Asian ball-jointed dolls, or ABJDs, have become plentiful in the last five years. ABJDs that captivated me years ago when I first started collecting them are still available, and companies that I can hardly begin to keep up with are springing up all the time making more models and some more inexpensive than the older and bigger companies. But these are generally open-edition dolls. When an ABJD is limited, that term still has serious meaning. Dream of Doll made many of their limiteds in 2005 and 2006 with numbers in the teens - a few of their most coveted sculpts were limited to only 14 dolls, and since then, others of their extremely exclusive limiteds have numbered only one or two. Extraordinarily rare doesn't quite communicate the odds of finding one of these dolls on the secondhand market, nevermind one perfectly in tact or complete with fullset. Another ABJD company, Soom, creates monthly fantasy dolls that are not only breathtaking, but with each being produced only for one month, they're among the most prized pieces of many collections, since they are definitely limited even though they aren't too scarce. And of course, the original mainstream Japanese ABJD company Volks continues to produce limiteds that are the Holy Grail to some in the ABJD community.

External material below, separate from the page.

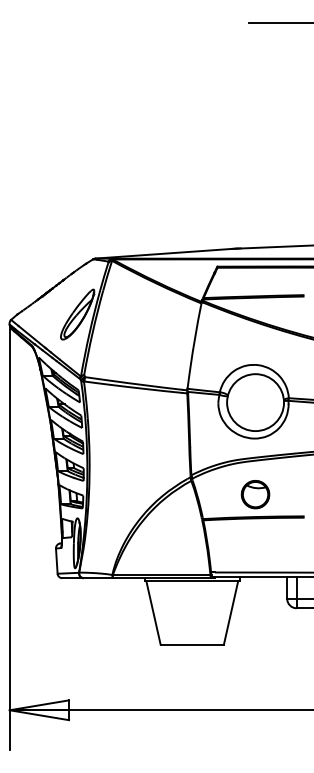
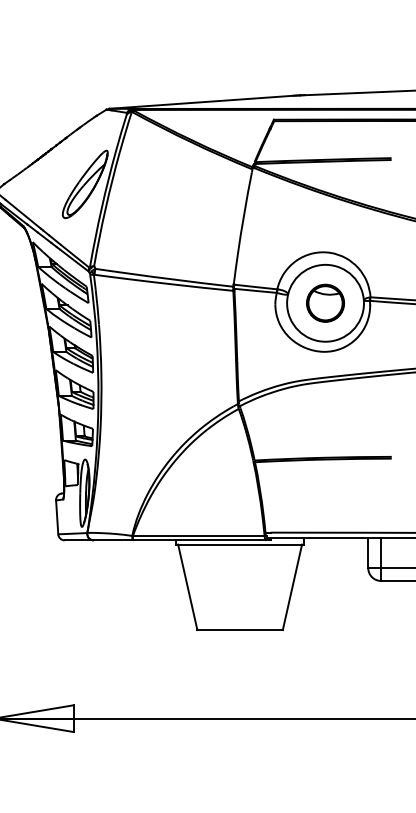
part: (255, 494) -> (325, 303), moved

Limiteds don't have to be impossible to find to have value, and dolls in unlimited production can be worth more to you than any limited or numbered edition piece in your collection. I just think that if you're going to make an edition of 10,000 dolls, you should know it won't really be viewed as "limited" in this day and age. Technically, on paper, the word "limited" is appropriate, but in concept, as far as post-distribution is concerned, it's not necessarily true.